Il 4 marzo 2022 nell’ambito dell’Onu fu istituita una Commissione internazionale indipendente che si è recata per otto volte in Ucraina e ha visitato 56 città e villaggi raccogliendo prove consistenti di reiterati crimini di guerra e contro l’umanità perpetrati dall’esercito russo e un piccolo numero di violazioni commesse dalle forze armate ucraine. Anche sulla base di questo lavoro, la Corte penale internazionale dell’Aia ha emesso due mandati di cattura: il primo per il presidente della Federazione russa, Vladimir Putin, accusato di aver ordinato la deportazione illegale di migliaia di bambini ucraini e per non aver esercitato controlli sui civili e i militari che li hanno materialmente portati via. Al capo del Cremlino viene contestato anche il decreto che ha reso più veloci sia il conferimento della cittadinanza russa ai piccoli che la procedura di adozione.
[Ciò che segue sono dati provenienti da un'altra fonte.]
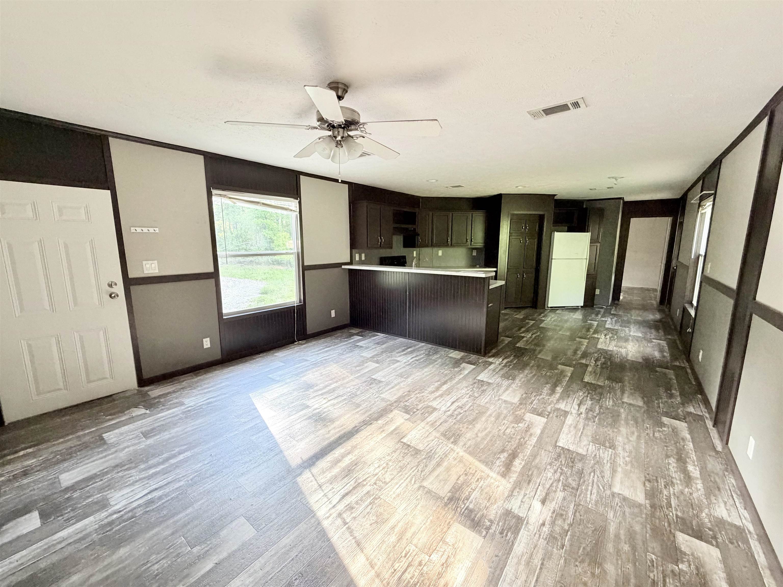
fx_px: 317
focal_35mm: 14
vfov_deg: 85.7
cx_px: 392
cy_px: 294
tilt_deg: -9.5
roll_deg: +0.0
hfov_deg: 102.1
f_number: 2.2
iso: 320
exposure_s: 1/80
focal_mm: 2.22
Il secondo mandato è per Maria Alekseyevna Lvova-Belova, Commissaria del governo di Mosca per i diritti dei minorenni, che ha avallato e facilitato la deportazione (lei stessa ha adottato un bambino di Mariupol). «Le decisioni della Corte penale internazionale non hanno alcun significato per il nostro Paese, nemmeno dal punto di vista legale» ha commentato la portavoce del ministero degli Esteri russo, Maria Zakharova. Un’ovvietà: il provvedimento vale obbligatoriamente per i 123 Paesi che aderiscono allo Statuto di Roma (Stati Uniti, Russia, Cina e India non sono tra questi). Ma Zakharova non smentisce il reato contestato: per il Cremlino sono 733mila i bambini ucraini attualmente residenti in Russia ma, sostiene Mosca, in seguito a migrazione volontaria, di famiglie con figli che hanno liberamente scelto di vivere dall’altra parte della frontiera. Secondo la Procura di Kiev invece i deportati sono 13.899 (da pochi mesi a 16 anni, 125 rintracciati e recuperati) ma la stima arriva a 150mila. Si tratta di minori che vivevano in orfanotrofi, case famiglia, istituti dei servizi sociali ma ancora con parenti o sottratti alle famiglie nei cosiddetti «campi di esfiltraggio» dove i nuclei in uscita dai territori occupati vengono trattenuti. Molti bambini nell’estate scorsa avevano invece aderito con il permesso di padri e madri a viaggi vacanza in Crimea e non sono più tornati. Per chi ha incontrato il dolore vero e profondo di questi genitori in Ucraina è difficile pensare che si tratti di una montatura...

Il procuratore della Corte dell’Aia, Karim Khan, ha detto che « l’invasione su larga scala ha reso l’Ucraina un’enorme scena del crimine». Carla Del Ponte, che in passato ha ricoperto lo stesso incarico, ha invece espresso questo giudizio: «Finora, per l’esperienza che ho di crimini di guerra, in ex Jugoslavia, in Ruanda e in Siria, non mi era mai capitato di vedere un simile comportamento criminale che consiste nel voler sradicare l’identità di un popolo». Un pensiero che rimanda alla causa del conflitto, dichiarata in saggi dell’ultranazionalismo russo ai quali si ispira Putin: la deucranizzazione, la soluzione militare per mettere fine all’indipidendenza e al desiderio di libertà di un popolo che ha osato sfidare il Cremlino scegliendo alleanze sgradite. I rapporti fra Usa, Nato e Kiev raccontano una parte della storia che va invece studiata almeno a partire dal ’900.

Le contestazioni della Corte riguardano Putin, non lo Stato russo e un eventuale, improbabile processo non potrebbe avvenire in contumacia. La particolare efferatezza dell’esercito del Cremlino è responsabilità dello «zar», vista in azione già in Cecenia: è lui che ha sdoganato la violenza come strumento lecito di governo, anche verso i suoi cittadini dissidenti, incarcerati quando non uccisi. Senza alcun minimo limite etico, fino alla deportazione di bambini.